**PASSAGE PROVIDED**.

Then my biggest/only freelance client cut me back by 50 percent. I have only myself to blame on that - it's been cushy - and I've been selfish, what, writing a screenplay or two instead of hunting down new clients when I knew that the travel biz was down the toilet. But so help me, I wouldn't give back that gift of writing time for anything.

But then you mix that in with the unforeseen over expenditures on renovating the house, (mouse nibbled electric wiring, potentially life-threatening heating systems, ice storms) and the cash tightens up and the job market dries up with the Wall Street nay, Global Market Meltdown... Well, before you know it we're not just feeling empathy for the guy we read about on about going from a six-figure job to delivering pizzas - WE ARE THAT GUY!!!

And yet, we are doing fine. (Sort of.)

In August I took a retail job at a sporting goods store in NYC where I sell running shoes to avid running New Yorkers, International visitors and regular neighborhood folks. Though not exactly what I expected to be doing with my college education at this stage of the game, it's been one of the best work experiences I've had in the last decade.


For starters, now I know I can sell and have always wanted to get into sales, but didn't think I had the aggressive quality to do it well. Now I know I can. Hell, I even "won" Sales MVP in August at the store!

I've also been forced out of the isolating cocoon of my holed-up home office back into the streets and energy of NYC. Wow...all that I've been missing! Lady Gaga, Jay-Z, the Union Square Green Market!

Oh, and I get to hang out with today's young people. They are also struggling - what with their newly minted college degrees and steep college loans. Unable to find work, they still tough it out. Resilient, really. They even make me proud, so different than those Internet bubble babies with their "Gimme Gimme Gimme" rantings.

And I lost 15 pounds! (It's amazing the mileage you log standing for six hour stretches and working in retail).

And I have one of the best work managers/supervisors I've ever had in all of my working life. So, I feel appreciated. Even if it is only for my sneaker-selling abilities, and for showing up on time.

Best of all, John is learning to cook! Hell, he's like a Gordon Ramsey in the making, what with his kick-ass Shepherd's Pie and such.

Also, John's got some good job leads when a few months ago there wasn't a thing going on "out there." I mean, we're talking tumbleweeds, folks...but for now, it's his job to find that big job, and mine to keep us keeping on. And as noted above, that works out just fine for me.

**GIVEN INFORMATION**.

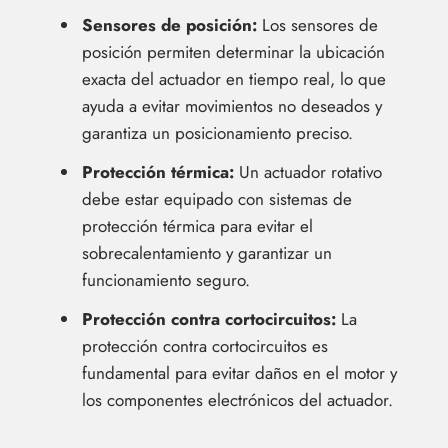
Sensores de posición:
Los sensores de
posición permiten determinar la ubicación
exacta del actuador en tiempo real, lo que
ayuda a evitar movimientos no deseados y
garantiza un posicionamiento preciso.
Protección térmica:
Un actuador rotativo
debe estar equipado con sistemas de
protección térmica para evitar el
sobrecalentamiento y garantizar un
funcionamiento seguro.
Protección contra cortocircuitos:
La
protección contra cortocircuitos es
fundamental para evitar daños en el motor y
los componentes electrónicos del actuador.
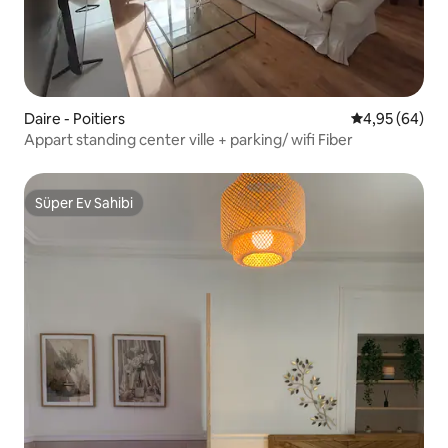
Daire - Poitiers
5 üzerinden o
4,95 (64)
Appart standing center ville + parking/ wifi Fiber
Süper Ev Sahibi
Süper Ev Sahibi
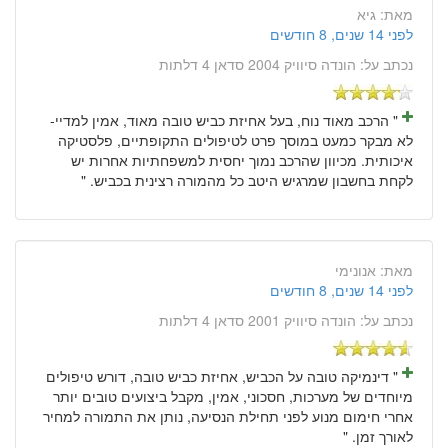
מאת:
גיא
לפני 14 שנים, 8 חודשים
נכתב על:
הונדה סיוויק 2004 סדאן 4 דלתות
" הרכב מאוד נוח, בעל אחיזת כביש טובה מאוד, אמין למדיי-
לא מבקר כמעט במוסך פרט לטיפולים התקופתיים, פלסטיקה
איכותית. מכיוון שהרכב נמוך יחסית למשפחתיות אחרות יש
לקחת בחשבון שמרגיש היטב כל מהמורה רצינית בכביש. "
מאת:
אנונימי
לפני 14 שנים, 8 חודשים
נכתב על:
הונדה סיוויק 2001 סדאן 4 דלתות
" דינמיקה טובה על הכביש, אחיזת כביש טובה, דורש טיפולים
מיוחדים של מערכות, חסכוני, אמין, מקבל ביצועים טובים יותר
אחרי חימום מנוע לפני תחילת הנסיעה, נותן את התמורה למחיר
לאורך זמן. "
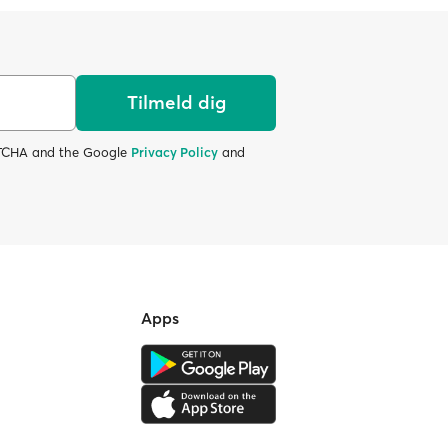
Tilmeld dig
APTCHA and the Google
Privacy Policy
and
Apps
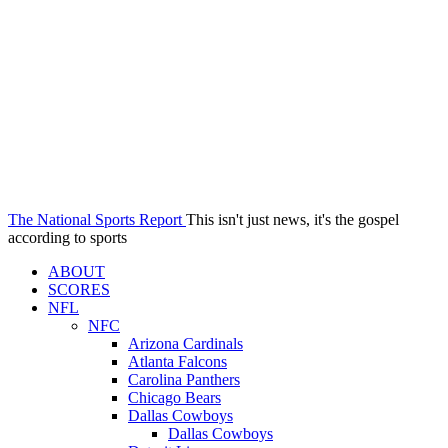
The National Sports Report
This isn't just news, it's the gospel
according to sports
ABOUT
SCORES
NFL
NFC
Arizona Cardinals
Atlanta Falcons
Carolina Panthers
Chicago Bears
Dallas Cowboys
Dallas Cowboys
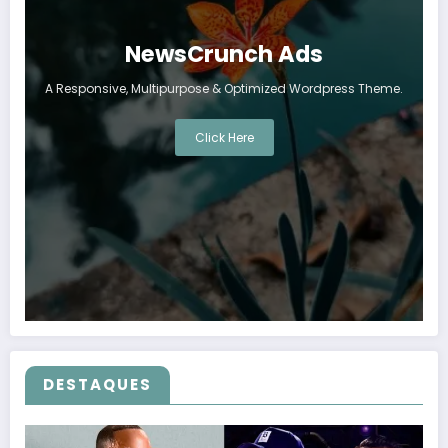
NewsCrunch Ads
A Responsive, Multipurpose & Optimized Wordpress Theme.
Click Here
DESTAQUES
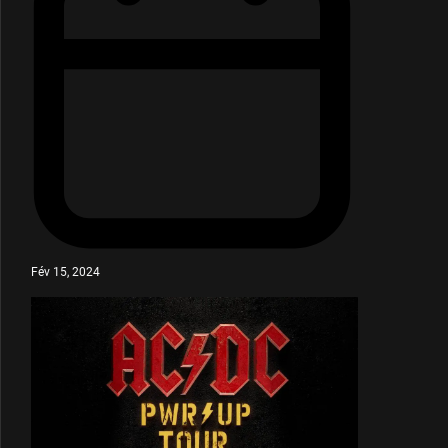
Fév 15, 2024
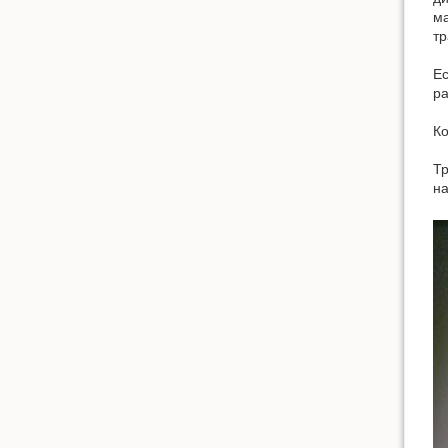
ма
тр
Ес
р
Ко
Тр
н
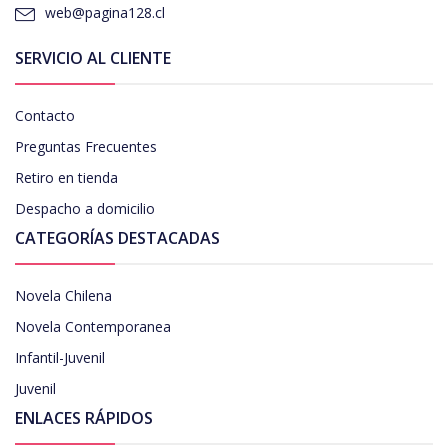
web@pagina128.cl
SERVICIO AL CLIENTE
Contacto
Preguntas Frecuentes
Retiro en tienda
Despacho a domicilio
CATEGORÍAS DESTACADAS
Novela Chilena
Novela Contemporanea
Infantil-Juvenil
Juvenil
ENLACES RÁPIDOS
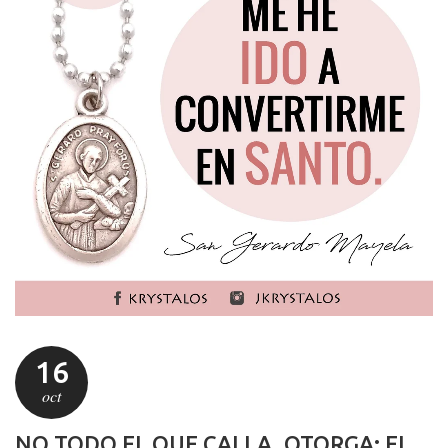
16
oct
NO TODO EL QUE CALLA, OTORGA: EL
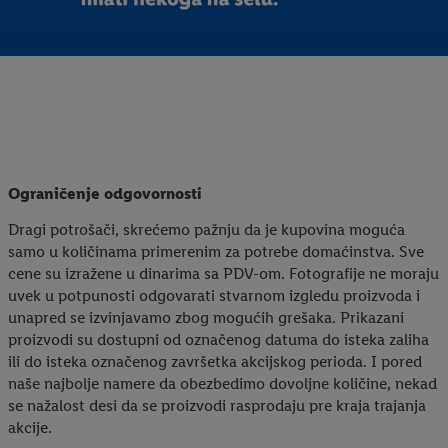
sve gore navedene svrhe. Više informacija, uključujući period
čuvanja podataka, kao i pravo na povlačenje pristanka imate u
bilo kom trenutku i važi će za budućnost, možete pronaći u
našoj
politici privatnosti
.
Izjave možete pronaći ovde.
Ograničenje odgovornosti
Dragi potrošači, skrećemo pažnju da je kupovina moguća
samo u količinama primerenim za potrebe domaćinstva. Sve
cene su izražene u dinarima sa PDV-om. Fotografije ne moraju
uvek u potpunosti odgovarati stvarnom izgledu proizvoda i
unapred se izvinjavamo zbog mogućih grešaka. Prikazani
proizvodi su dostupni od označenog datuma do isteka zaliha
ili do isteka označenog završetka akcijskog perioda. I pored
naše najbolje namere da obezbedimo dovoljne količine, nekad
se nažalost desi da se proizvodi rasprodaju pre kraja trajanja
akcije.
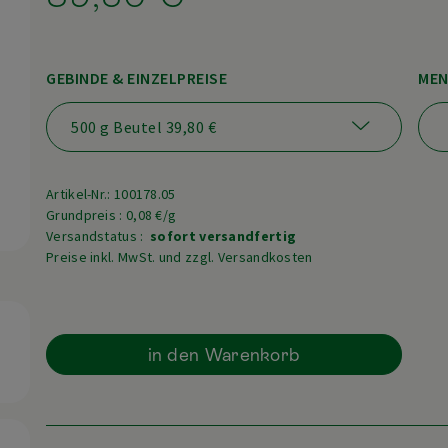
GEBINDE & EINZELPREISE
MEN
Artikel-Nr.: 100178.05
Grundpreis : 0,08 €/g
Versandstatus :
sofort versandfertig
Preise inkl. MwSt. und zzgl. Versandkosten
in den Warenkorb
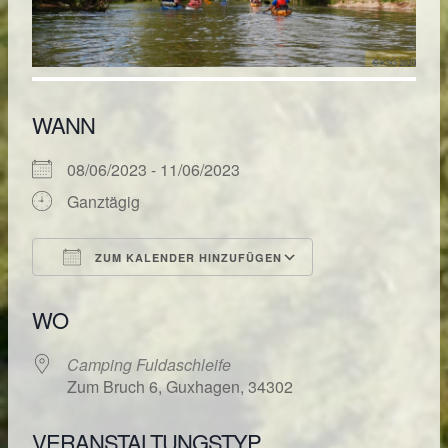
WANN
08/06/2023 - 11/06/2023
Ganztägig
ZUM KALENDER HINZUFÜGEN
ICS herunterladen
Google Kalende
WO
Camping Fuldaschleife
Zum Bruch 6, Guxhagen, 34302
VERANSTALTUNGSTYP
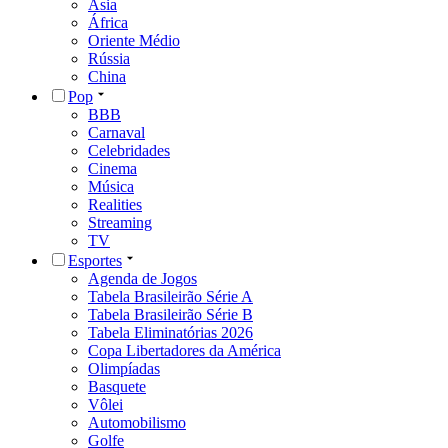
Ásia
África
Oriente Médio
Rússia
China
Pop
BBB
Carnaval
Celebridades
Cinema
Música
Realities
Streaming
TV
Esportes
Agenda de Jogos
Tabela Brasileirão Série A
Tabela Brasileirão Série B
Tabela Eliminatórias 2026
Copa Libertadores da América
Olimpíadas
Basquete
Vôlei
Automobilismo
Golfe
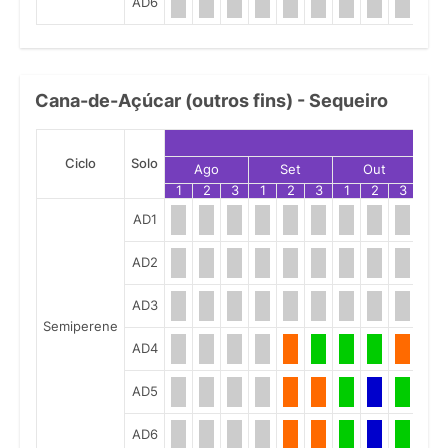
AD6
Cana-de-Açúcar (outros fins) - Sequeiro
Ciclo
Solo
Ago
Set
Out
1
2
3
1
2
3
1
2
3
1
AD1
AD2
AD3
Semiperene
AD4
AD5
AD6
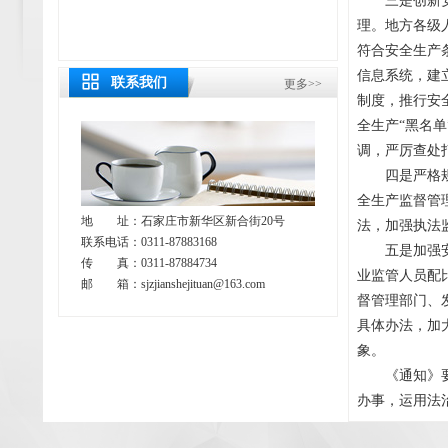
三是创新安全
理。地方各级
符合安全生产
信息系统，建
联系我们
更多>>
制度，推行安
全生产“黑名
调，严厉查处
四是严格规范
全生产监督管
地 址：石家庄市新华区新合街20号
法，加强执法
联系电话：0311-87883168
五是加强安全
传 真：0311-87884734
业监管人员配
邮 箱：sjzjianshejituan@163.com
督管理部门、
具体办法，加
象。
《通知》要求
办事，运用法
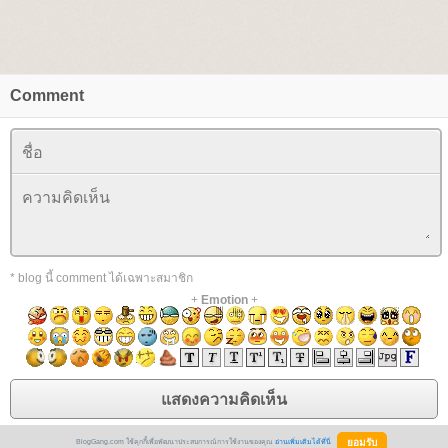
Comment
* blog นี้ comment ได้เฉพาะสมาชิก
+
Emotion
+
BlogGang.com ใช้คุกกี้เพื่อพัฒนาประสบการณ์การใช้งานของคุณ
อ่านเพิ่มเติมได้ที่นี่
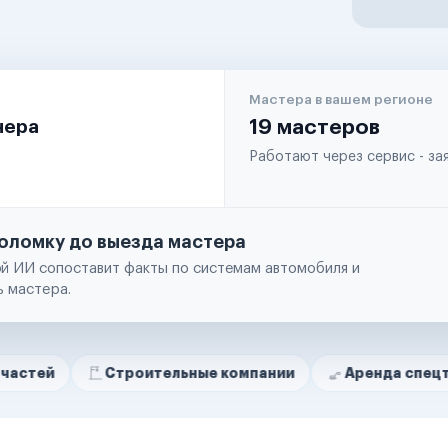
Мастера в вашем регионе
чера
19 мастеров
Работают через сервис - з
оломку до выезда мастера
й ИИ сопоставит факты по системам автомобиля и
ь мастера.
Строительные компании
Аренда спецтехники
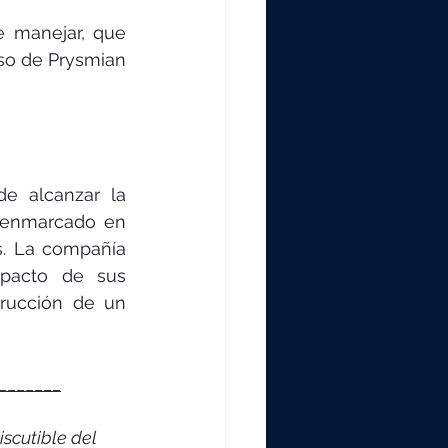
e manejar, que 
so de Prysmian 
e alcanzar la 
 enmarcado en 
s. La compañía 
pacto de sus 
rucción de un 
_______
scutible del 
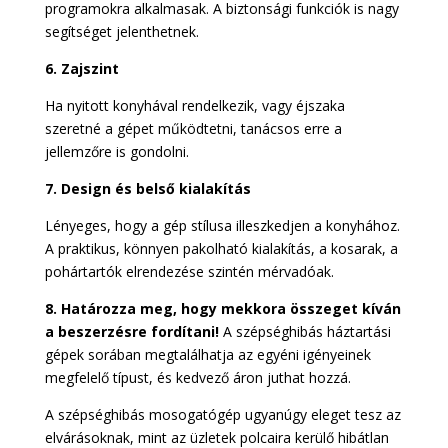
programokra alkalmasak. A biztonsági funkciók is nagy
segítséget jelenthetnek.
6. Zajszint
Ha nyitott konyhával rendelkezik, vagy éjszaka
szeretné a gépet működtetni, tanácsos erre a
jellemzőre is gondolni.
7. Design és belső kialakítás
Lényeges, hogy a gép stílusa illeszkedjen a konyhához.
A praktikus, könnyen pakolható kialakítás, a kosarak, a
pohártartók elrendezése szintén mérvadóak.
8. Határozza meg, hogy mekkora összeget kíván
a beszerzésre fordítani!
A szépséghibás háztartási
gépek sorában megtalálhatja az egyéni igényeinek
megfelelő típust, és kedvező áron juthat hozzá.
A szépséghibás mosogatógép ugyanúgy eleget tesz az
elvárásoknak, mint az üzletek polcaira kerülő hibátlan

**WHAT TO PRODUCE**. Reproduce the post about the retail job word for word, starting at the words "In August I" and stopping after "at the store!".

**YOUR SOLUTION**.
In August I took a retail job at a sporting goods store in NYC where I sell running shoes to avid running New Yorkers, International visitors and regular neighborhood folks. Though not exactly what I expected to be doing with my college education at this stage of the game, it's been one of the best work experiences I've had in the last decade.


For starters, now I know I can sell and have always wanted to get into sales, but didn't think I had the aggressive quality to do it well. Now I know I can. Hell, I even "won" Sales MVP in August at the store!